CPU and Memory Configuration
Instead of focusing on traditional desktop CPU specs, both systems prioritize memory bandwidth and efficiency—key factors for AI workloads.
CPU and Memory
| Model | CPU | Memory | Bandwidth |
|---|---|---|---|
| T4000 | 12-core Arm Neoverse V3AE | Up to 128GB LPDDR5X | ~273 GB/s |
| T5000 | 14-core Arm Neoverse V3AE | Up to 128GB LPDDR5X | ~273 GB/s |
This setup is designed to handle large datasets, multi-modal AI, and concurrent processes without bottlenecks.
Connectivity and I/O
Despite their size, both systems are equipped more like compact servers than standard mini PCs.
Ports and Connectivity
| Feature | Specification |
|---|---|
| Ethernet | Dual 10GbE |
| Wireless | Wi-Fi 6E, Bluetooth 5.3 |
| Display | 2× HDMI 2.1 (4K @ 60Hz) |
| USB | 4× USB-A, 1× USB-C |
| Power | 24V DC, up to 200W |
This configuration makes them suitable for shared environments, edge deployments, or local AI hubs.
Storage and Physical Design
Both models come with fast storage and a compact chassis that doesn’t require rack mounting.
Storage and Build
| Feature | Specification |
|---|---|
| Storage | 1TB PCIe 4.0 SSD (up to 4TB) |
| Dimensions | 139.3 × 131 × 76.8 mm |
| Weight | ~1.42 kg |
| Cooling | Dual-fan system |
| Build | Metal + plastic chassis |
The design focuses on keeping the system compact while maintaining sustained performance under load.
Local AI and Software Support
One of the main points here is on-device AI processing. Instead of sending data to the cloud, everything can run locally.
The systems ship with Ubuntu 24.04 LTS and support NVIDIA’s full AI stack, including CUDA and TensorRT. This allows developers and teams to deploy AI workloads in a more controlled environment, especially for cases where privacy or latency is a concern.

Would you use/buy this?
MINIX is positioning these systems for professional workflows such as local AI assistants, generative media creation, enterprise AI deployments, and lightweight model training.
Rather than replacing traditional desktops, these devices are better understood as compact AI workstations or edge servers, built for specific workloads.

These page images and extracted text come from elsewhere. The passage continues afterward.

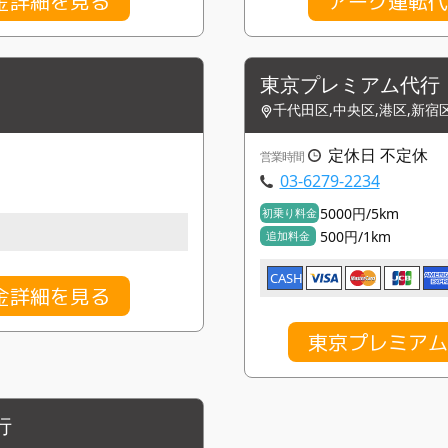
金詳細を見る
アーク運転代
東京プレミアム代行
千代田区,中央区,港区,新宿
定休日 不定休
営業時間
03-6279-2234
5000円/5km
初乗り料金
500円/1km
追加料金
CASH
金詳細を見る
東京プレミアム
行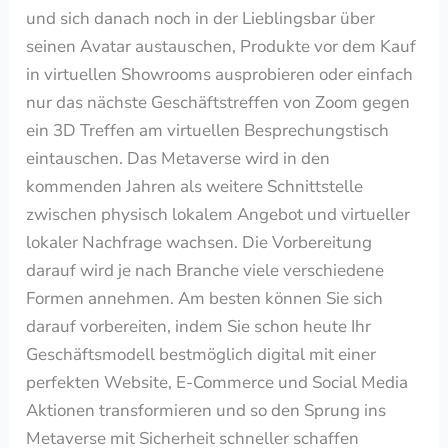
und sich danach noch in der Lieblingsbar über
seinen Avatar austauschen, Produkte vor dem Kauf
in virtuellen Showrooms ausprobieren oder einfach
nur das nächste Geschäftstreffen von Zoom gegen
ein 3D Treffen am virtuellen Besprechungstisch
eintauschen. Das Metaverse wird in den
kommenden Jahren als weitere Schnittstelle
zwischen physisch lokalem Angebot und virtueller
lokaler Nachfrage wachsen. Die Vorbereitung
darauf
wird je nach Branche viele verschiedene
Formen annehmen.
Am besten können Sie sich
darauf vorbereiten, indem Sie schon heute
Ihr
Geschäftsmodell bestmöglich digital mit einer
perfekten Website, E-Commerce und Social Media
Aktionen
transformieren und so den Sprung ins
Metaverse mit Sicherheit schneller schaffen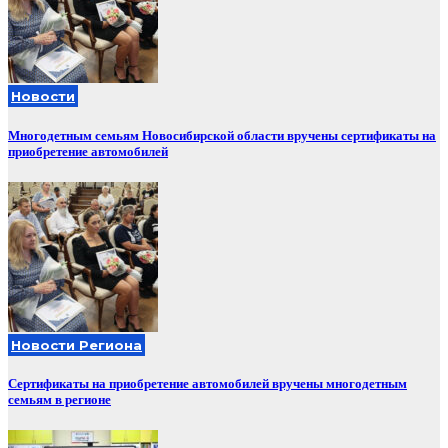
Новости
Многодетным семьям Новосибирской области вручены сертификаты на
приобретение автомобилей
Новости Региона
Сертификаты на приобретение автомобилей вручены многодетным
семьям в регионе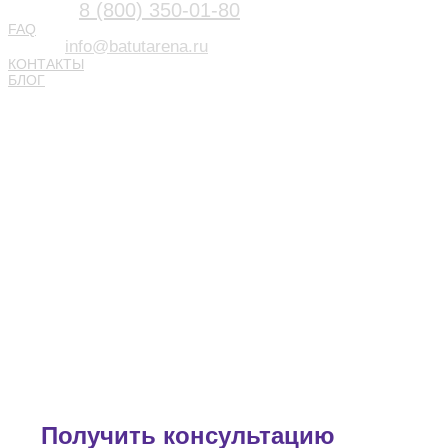
8 (800) 350-01-80
FAQ
info@batutarena.ru
КОНТАКТЫ
БЛОГ
Получить консультацию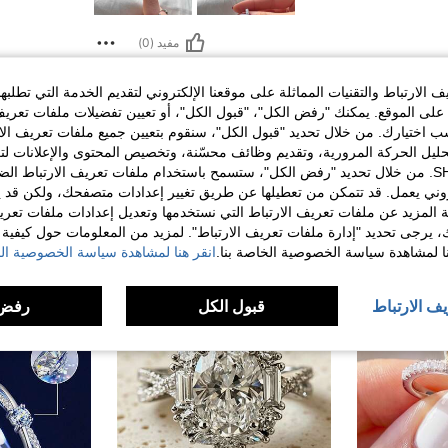
مفيد (0)
الارتباط والتقنيات المماثلة على موقعنا الإلكتروني لتقديم الخدمة التي تطلبه
لى الموقع. يمكنك "رفض الكل"، "قبول الكل"، أو تعيين تفضيلات ملفات تعريف
ختيارك. من خلال تحديد "قبول الكل"، سنقوم بتعيين جميع ملفات تعريف الارتب
حليل الحركة المرورية، وتقديم وظائف محسّنة، وتخصيص المحتوى والإعلانات لت
الخاصة بك مع SHEIN. من خلال تحديد "رفض الكل"، ستسمح باستخدام ملفات تعريف الارتباط 
روني يعمل. قد تتمكن من تعطيلها عن طريق تغيير إعدادات متصفحك، ولكن قد ي
 المزيد عن ملفات تعريف الارتباط التي نستخدمها وتعديل إعدادات ملفات تعري
ك، يرجى تحديد "إدارة ملفات تعريف الارتباط". لمزيد من المعلومات حول كيفية مع
نا لمشاهدة سياسة الخصوصية الخاصة بنا.
انقر هنا لمشاهدة سياسة الخصوصية الخ
يف الارتباط
قبول الكل
رفض 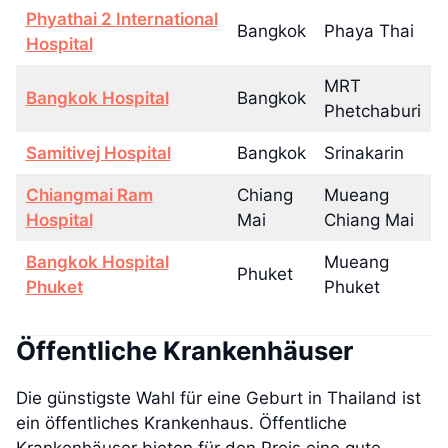
Phyathai 2 International
Bangkok
Phaya Thai
Hospital
MRT
Bangkok Hospital
Bangkok
Phetchaburi
Samitivej Hospital
Bangkok
Srinakarin
Chiangmai Ram
Chiang
Mueang
Hospital
Mai
Chiang Mai
Bangkok Hospital
Mueang
Phuket
Phuket
Phuket
Öffentliche Krankenhäuser
Die günstigste Wahl für eine Geburt in Thailand ist
ein öffentliches Krankenhaus. Öffentliche
Krankenhäuser bieten für den Preis eine gute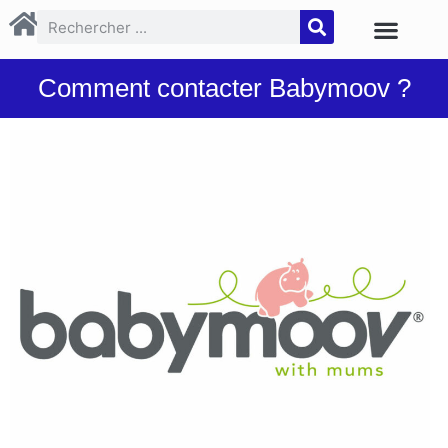
Comment contacter Babymoov ?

The T4000 and T5000 highlight a shift toward local AI computing, where performance is measured less by gaming or productivity benchmarks and more by how efficiently a system can run AI models.
What stands out here is the balance between form factor and capability. Systems like these bring workstation-level AI compute into a much smaller footprint, which could make them more practical for smaller teams or individual developers.
That said, this is still a niche category. Pricing and local availability will play a big role in determining whether setups like this become more common locally.